Simple Question (I hope...): Forward declarations vs. "letrec" style or ML "and" style constructs

Is there some important semantic distinction I'm missing - if we only consider _function_ and, thus, perhaps algebraic type _constructor_ definitions - or does this just end up being a simple matter of syntactic convenience or inconvenience (e.g., imagine mutually recursive object "methods" facilitated via different class "forward declaration" - just an example for which some typical Scheme "letrec" or "fix" styled syntax might be challenged).

Any and all sagacious wisdom greatly appreciated. Thanks!

- Scott

Comment viewing options

Select your preferred way to display the comments and click "Save settings" to activate your changes.

Explicit vs implicit recursion

Letrec and other such declarations make explicit which definitions are mutually recursive, and thus are subject to some combined fixed point construction, while with forward declarations that is not apparent, so it's less clear what it actually means semantically. In ML and similar languages, recursive bindings also affect typing.

In Haskell, where recursion is not explicit, the problem is solved by requiring inference of recursion groups prior to type inference. Presumably, that approach would also work with forward declarations. In that sense the difference you ask about just boils down to implicit vs explicit recursion.

Eh?

Letrec in Scheme, and its counterpart LABELS in Common Lisp, don't require mutual recursion, they simply permit it.

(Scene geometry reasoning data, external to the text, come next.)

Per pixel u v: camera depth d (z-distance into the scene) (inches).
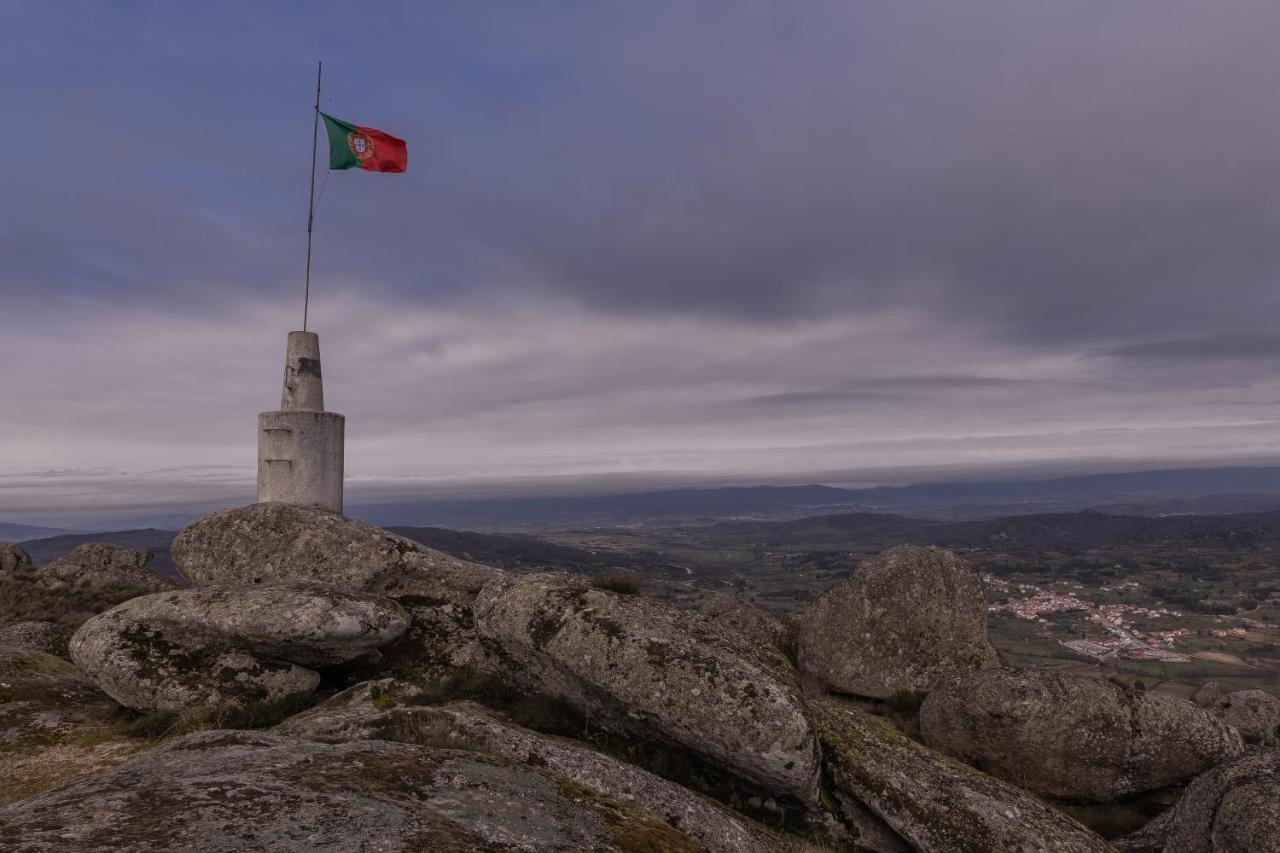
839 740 525.0
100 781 244.7
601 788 382.0
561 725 560.1
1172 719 573.6
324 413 922.1
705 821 383.6
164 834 199.2
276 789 241.6
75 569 1088.8
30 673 647.1
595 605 569.6
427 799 258.7
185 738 306.2
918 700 683.4
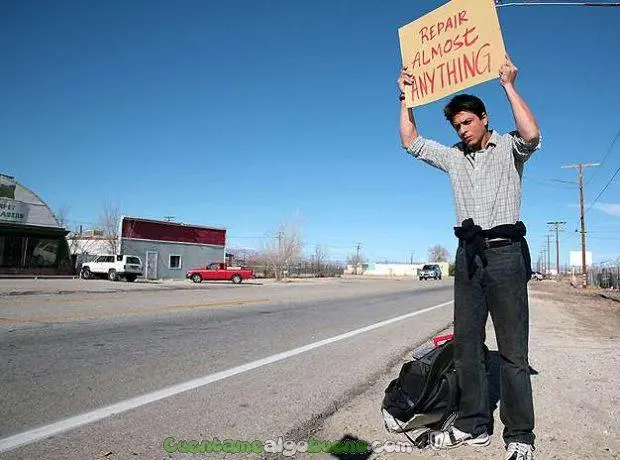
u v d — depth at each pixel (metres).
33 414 3.99
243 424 3.93
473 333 3.42
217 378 5.36
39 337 7.51
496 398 4.80
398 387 3.97
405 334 9.35
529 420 3.24
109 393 4.64
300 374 5.71
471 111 3.32
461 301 3.41
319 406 4.45
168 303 14.48
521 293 3.21
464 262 3.34
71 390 4.70
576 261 60.41
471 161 3.42
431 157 3.70
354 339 8.54
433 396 3.75
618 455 3.44
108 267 34.06
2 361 5.81
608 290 39.84
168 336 8.12
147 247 41.44
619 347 8.26
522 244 3.24
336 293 23.92
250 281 43.38
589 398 4.89
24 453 3.23
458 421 3.56
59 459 3.15
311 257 79.62
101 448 3.35
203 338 8.05
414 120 3.81
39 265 34.62
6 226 32.22
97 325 9.05
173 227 43.50
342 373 5.82
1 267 32.28
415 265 118.75
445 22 3.56
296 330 9.46
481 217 3.30
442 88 3.56
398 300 19.73
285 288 28.83
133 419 3.95
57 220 36.22
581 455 3.44
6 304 12.62
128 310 11.91
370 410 4.41
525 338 3.25
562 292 34.50
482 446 3.53
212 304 14.55
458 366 3.53
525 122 3.05
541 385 5.44
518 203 3.26
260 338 8.30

Is it otherwise in ML or some other language?

Sure they do...

All Andreas means is that if you write something like:

(let ((foo 1)
      (bar 2))
  (letrec ((foo (lambda (x) e1))
           (bar (lambda (y) e2)))
     ...))

then both foo and bar are bound to function definitions inside the body e1 and e2, shadowing the outer bindings to 1 and 2. You don't have to use the inner binding, but you definitely can't use the outer binding anymore.

More importantly

More importantly, semantically, there is some form of fixed point involved with letrec (in Scheme e.g. implemented by tying the knot via mutation). Whether the bindings actually use all recursive references is a separate story. In that sense, "recursion inference" will be more precise (but also more fragile wrt program evolution).

Exactly

I concur. A few more points about design for recursion facilities:

- I believe it's important, for any kind of binder (for which recursivity is meaningful), to have *both* a recursive and non-recursive binding form; the choice of which form is made more convenient to use by "least effort" default is left to language designers, but not having both is a design failure¹.

- Given that recursive declarations have a different (and more complex) semantic status, I believe that forward declaration should not automatically entail implicit recursivity (despite their ability to make mutual recursion transparent). There should be a design space for explicitly non-recursive forward declarations, and this should be available to the user. Again, designers choose which one (recursive or non-recursive forward declarations) is easiest to use in a given language.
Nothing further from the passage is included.